Выбрать главу

Отвечаю: “материалы” — в отделе звукозаписи Литературного музея. Что же до “задумок”, то я собираюсь нанести преемникам Шилова официальный визит уже в этом году и передам вопрос им самим.

После публикации “Канцоны” на диске “Голосов…”, а за пару лет до того — на малотиражной аудиокассете5 “ветер страны счастливой” пошел гулять по всемирной Сети. И вот, в подборке стихотворений живущего в США Дмитрия Бобышева “Звездоречь” (“Новый мир”, 2004, № 5) мы прочитали:

...Внезапно голос, вне его тела,

запел не о смерти, но о той,

что чайкой в сердце ему влетела

и, тоскуя, мучила красотой.

Незадолго перед концом и

как бы чуя, что всё — тщета,

эту рыцарскую канцону

на валик с воском он начитал.

Артикулировал, даже выл и:

“Мне душу вырвали” — он горевал.

Между Ржевкой и Пороховыми

вырыт ров и накопан вал…

Помню, я успел рассказать Шилову об этом стихотворении, благо обычно стихи готовятся в печать задолго до того, как в нее сдаются. Он был рад и грустно-шутливо посетовал, что Сергей Игнатьевич Бернштейн не дожил “до поэтизации” своей работы в Институте Живого слова. Где, кстати, и сам Гумилев тоже преподавал.
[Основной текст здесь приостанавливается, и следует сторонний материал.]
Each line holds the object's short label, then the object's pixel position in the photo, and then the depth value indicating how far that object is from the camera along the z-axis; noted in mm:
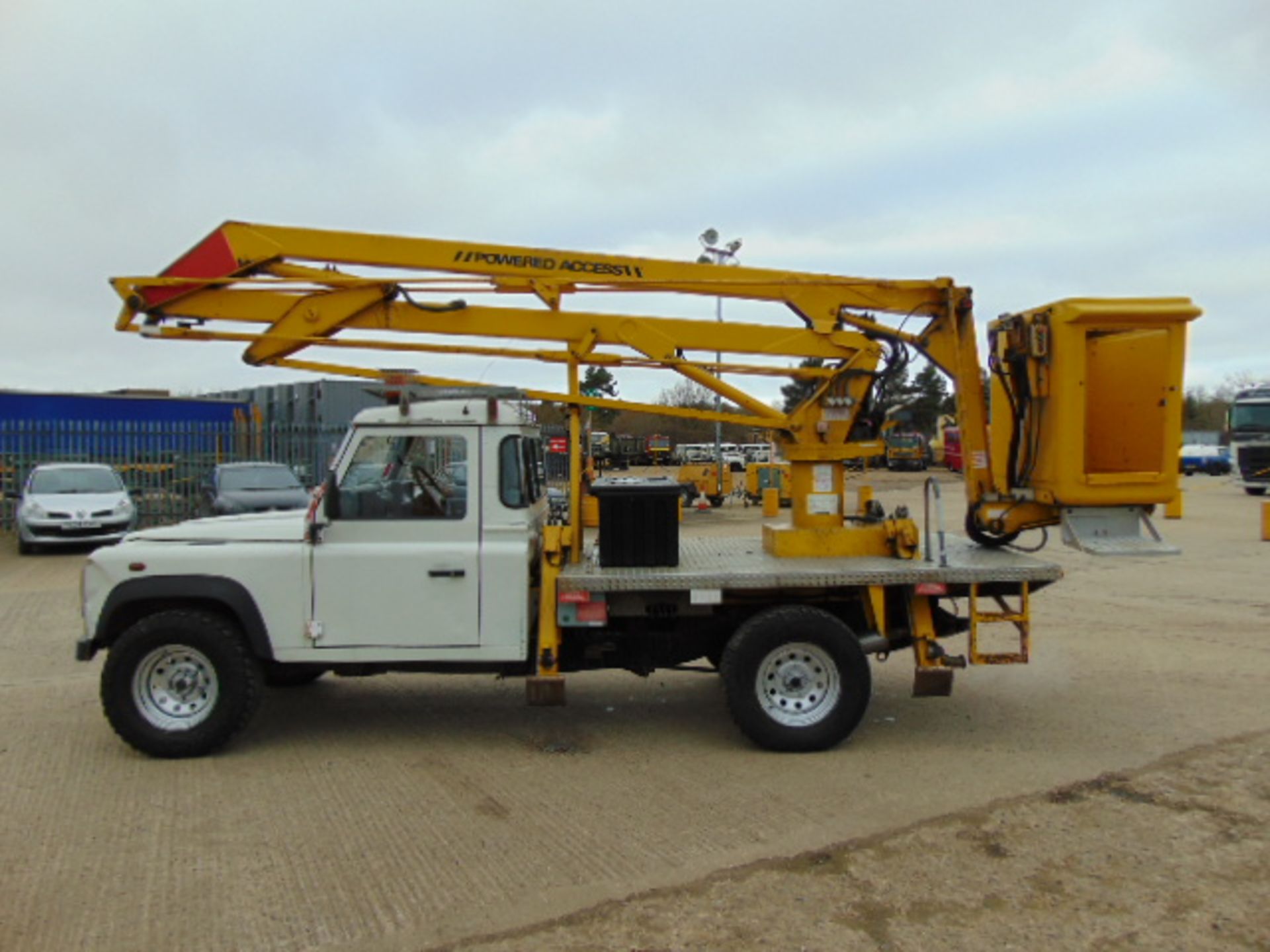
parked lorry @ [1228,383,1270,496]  31281
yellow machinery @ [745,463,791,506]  29078
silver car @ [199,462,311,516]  16781
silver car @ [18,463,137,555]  16828
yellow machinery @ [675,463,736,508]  28531
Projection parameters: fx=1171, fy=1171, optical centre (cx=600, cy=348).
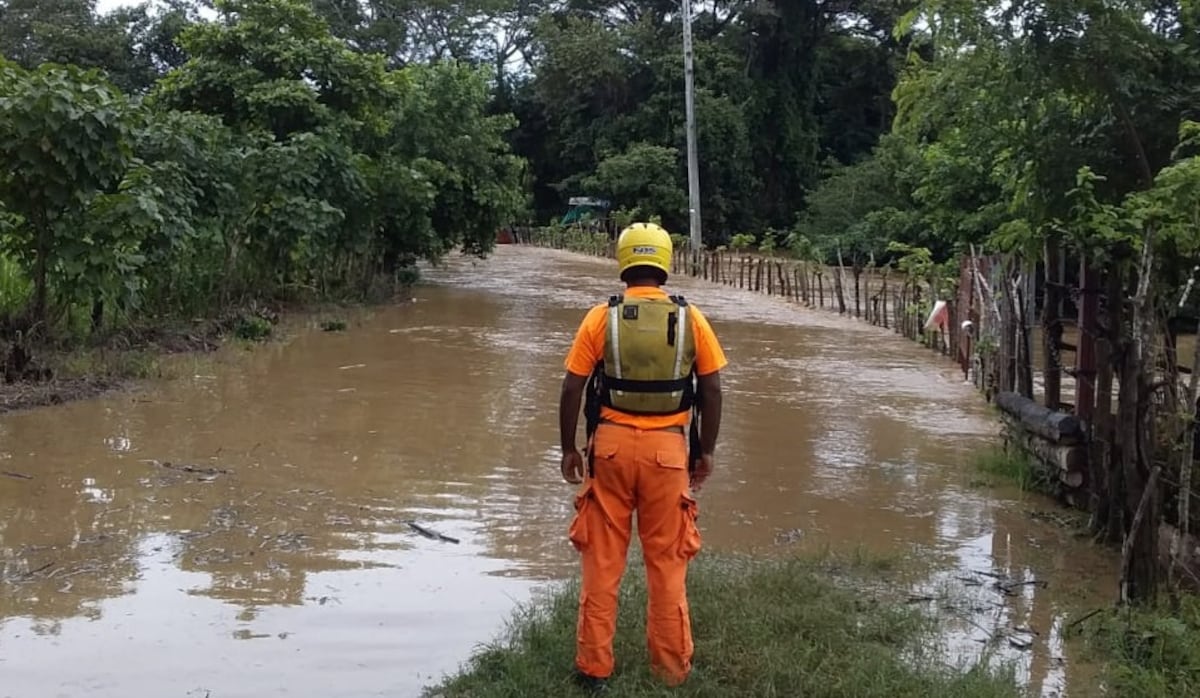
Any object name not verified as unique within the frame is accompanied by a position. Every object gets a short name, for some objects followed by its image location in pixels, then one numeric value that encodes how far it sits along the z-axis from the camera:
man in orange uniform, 4.17
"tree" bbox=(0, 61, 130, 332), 9.48
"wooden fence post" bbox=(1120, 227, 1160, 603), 5.00
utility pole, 33.06
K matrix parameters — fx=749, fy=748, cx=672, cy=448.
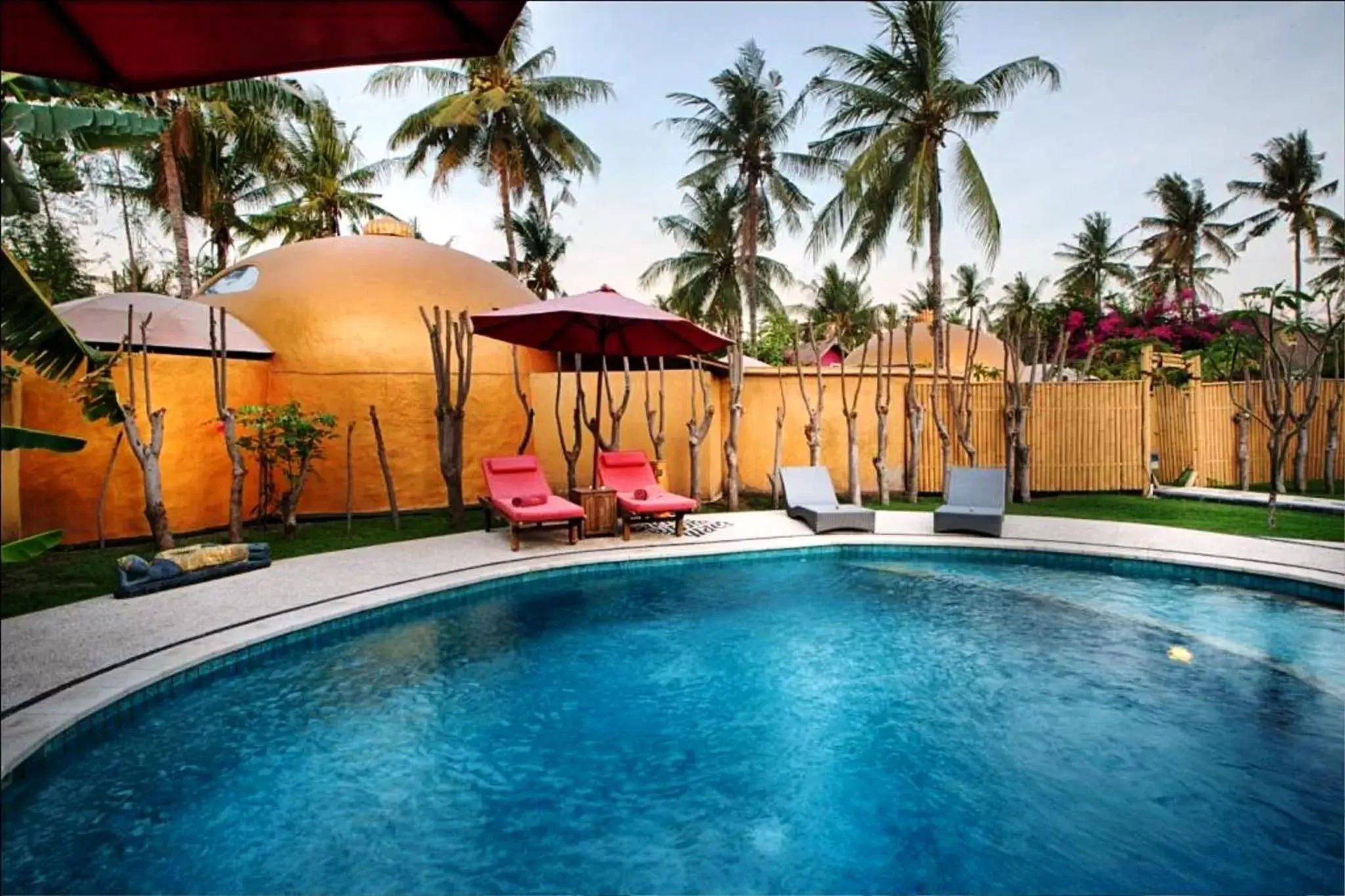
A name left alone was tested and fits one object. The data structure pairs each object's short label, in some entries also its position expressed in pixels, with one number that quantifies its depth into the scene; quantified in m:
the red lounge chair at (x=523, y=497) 9.84
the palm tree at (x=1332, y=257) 31.81
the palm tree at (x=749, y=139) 24.73
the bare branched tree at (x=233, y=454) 9.80
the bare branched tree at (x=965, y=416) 13.92
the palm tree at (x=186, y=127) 16.00
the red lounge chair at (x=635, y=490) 10.60
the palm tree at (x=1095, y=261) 40.19
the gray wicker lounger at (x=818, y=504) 10.90
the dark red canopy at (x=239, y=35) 2.20
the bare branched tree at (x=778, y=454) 13.75
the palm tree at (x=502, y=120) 22.20
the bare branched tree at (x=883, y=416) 13.87
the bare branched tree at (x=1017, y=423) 13.80
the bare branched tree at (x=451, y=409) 11.44
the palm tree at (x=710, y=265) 26.69
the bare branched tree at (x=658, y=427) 13.17
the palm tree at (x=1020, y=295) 38.19
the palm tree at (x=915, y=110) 16.75
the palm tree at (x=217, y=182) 18.47
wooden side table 10.70
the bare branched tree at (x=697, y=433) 13.16
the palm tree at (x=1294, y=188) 32.97
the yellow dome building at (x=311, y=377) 9.79
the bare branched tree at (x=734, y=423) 13.38
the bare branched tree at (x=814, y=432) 13.53
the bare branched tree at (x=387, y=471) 11.71
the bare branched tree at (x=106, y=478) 9.49
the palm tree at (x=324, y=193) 24.72
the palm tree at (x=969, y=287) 43.41
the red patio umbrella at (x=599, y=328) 9.62
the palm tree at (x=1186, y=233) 36.53
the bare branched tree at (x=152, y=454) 9.01
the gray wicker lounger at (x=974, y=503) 10.49
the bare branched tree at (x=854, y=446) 13.49
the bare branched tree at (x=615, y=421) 12.19
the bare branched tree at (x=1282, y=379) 12.76
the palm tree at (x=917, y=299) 44.88
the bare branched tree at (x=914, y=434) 13.98
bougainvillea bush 23.73
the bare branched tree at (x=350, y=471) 11.53
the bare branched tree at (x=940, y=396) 13.90
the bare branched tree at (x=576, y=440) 12.19
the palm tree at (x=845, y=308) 39.84
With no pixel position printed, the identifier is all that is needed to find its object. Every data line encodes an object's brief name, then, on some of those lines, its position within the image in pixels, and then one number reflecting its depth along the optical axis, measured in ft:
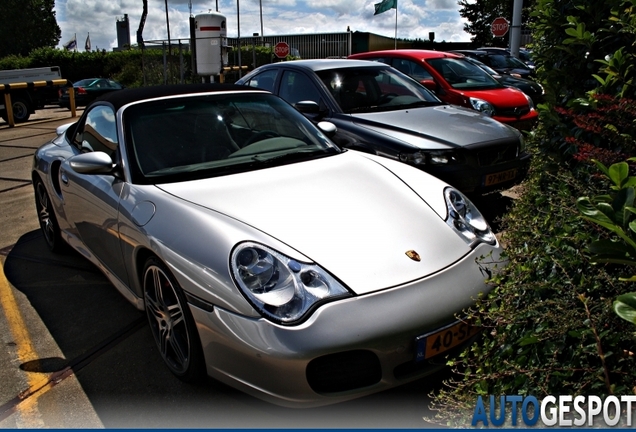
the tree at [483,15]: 142.72
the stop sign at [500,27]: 62.23
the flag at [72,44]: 131.84
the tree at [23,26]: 174.81
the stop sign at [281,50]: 66.80
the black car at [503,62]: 50.03
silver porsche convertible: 7.75
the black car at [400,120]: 16.94
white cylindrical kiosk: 62.54
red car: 27.37
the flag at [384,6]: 94.49
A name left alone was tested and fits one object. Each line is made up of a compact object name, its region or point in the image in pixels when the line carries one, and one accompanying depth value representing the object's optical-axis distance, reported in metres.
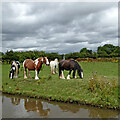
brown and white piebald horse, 12.33
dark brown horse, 11.59
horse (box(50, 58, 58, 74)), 16.36
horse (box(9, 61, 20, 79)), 13.32
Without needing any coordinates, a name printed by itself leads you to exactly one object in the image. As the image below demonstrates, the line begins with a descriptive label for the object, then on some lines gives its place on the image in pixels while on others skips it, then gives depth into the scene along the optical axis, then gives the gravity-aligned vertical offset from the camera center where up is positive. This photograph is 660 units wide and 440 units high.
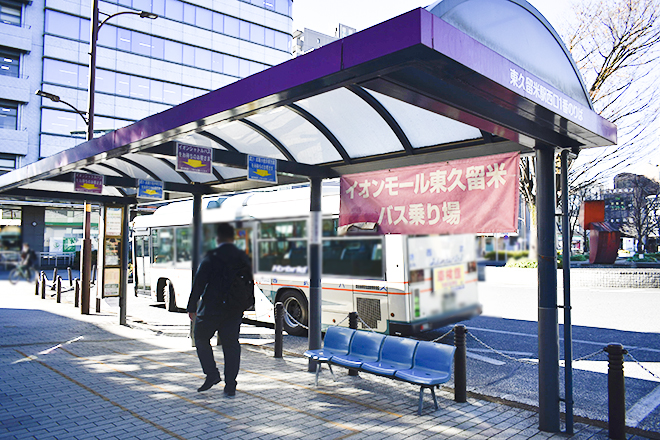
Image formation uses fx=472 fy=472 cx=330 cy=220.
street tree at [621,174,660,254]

…Они договорились с профессором о записи во время “трудовой повинности” — совместной уборки снега на Знаменской улице. Институт Живого слова уже два года как успешно функционировал и даже — все в том же в голодном Петрограде — сумел выпустить том “Ученых записок”. 11 февраля 1920 года в созданном Бернштейном “Кабинете изучения художественной речи” Гумилев начитал на фонограф стихи из трех своих последних — по времени выхода — книг: “Колчана”, “Костра” и “Фарфорового павильона”. Ну а поскольку он придавал огромное значение, о чем не раз говорил слушателям на своих занятиях, звучащей стороне и чужого, и своего стиха (“Я говорю и думаю ритмически”), то они с Бернштейном тут же договорились продолжить работу. На слова Бернштейна о том, как он рад, что на валиках записано чтение таких разных произведений, как “Китайская девушка”, “Осень”, “Канцоны” и фрагмент из “Мика”, Гумилев заметил, что и проза его наиболее адекватно может быть воспринята слушателем только в авторском исполнении.

Словом, пообещав записать на валики и прозу, а также привести на запись жену, с которой он, впрочем, уже два года как был в разводе, Гумилев ушел заседать в редколлегиях и вести занятия в студиях. Только в конце апреля они с Ахматовой посетили лабораторию, и Гумилев прочитал Бернштейну отрывок из “Золотого рыцаря” и “Эзбекие”:

Я женщиною был тогда измучен,

И ни соленый, свежий ветер моря,

Ни грохот экзотических базаров —

Ничто меня утешить не могло,

О смерти я тогда молился Богу

И сам ее приблизить был готов…

Весной 1908 года Гумилев по дороге из Парижа заезжал в Киев, где, уже не в первый раз, безуспешно предлагал Ахматовой замужество. Потом они коротко виделись в Царском, потом Гумилев опять был в Киеве — теперь уже по дороге в Египет. В знаменитом каирском саду Эзбекие, измученный неразделенной любовью, он в последний раз пытается покончить с собой — и… навсегда прощается с подобными помыслами. Вера Лукницкая пишет, что, судя по рассказам Ахматовой, именно та поездка в Египет навсегда сняла опасность самоубийства6. Одним словом, сад Эзбекие так сильно впечатался в сознание Гумилева, что и через десять лет он вернулся в него, заново переживая те чувства, те мысли.

Да, только десять лет, но, хмурый странник,

Я снова должен ехать, должен видеть

Моря, и тучи, и чужие лица,

Все, что меня уже не обольщает,

Войти в тот сад и повторить обет

Или сказать, что я его исполнил

И что теперь свободен…

“Эзбекие” закрывал собою сборник “Костер”; в шиловском альманахе это стихотворение — последняя, десятая (или — двенадцатая, если считать разбивку на две канцоны и разные фрагменты пьесы “Дитя Аллаха”) запись голоса Николая Гумилева.

Примечательно, что в нескольких жизнеописаниях Гумилева, а таких описаний и хроник выпущено за последние пятнадцать лет достаточно, мне не встретилось и упоминания о работе поэта с Бернштейном в феврале и апреле 1920 года7. Видимо, к таким вещам относились как к чему-то уж совсем проходному. Или попросту не знали о них. Получается, если бы Бернштейн не делился с Шиловым воспоминаниями и записями из рабочего дневника, мы также не знали бы об этих датах и этих сеансах.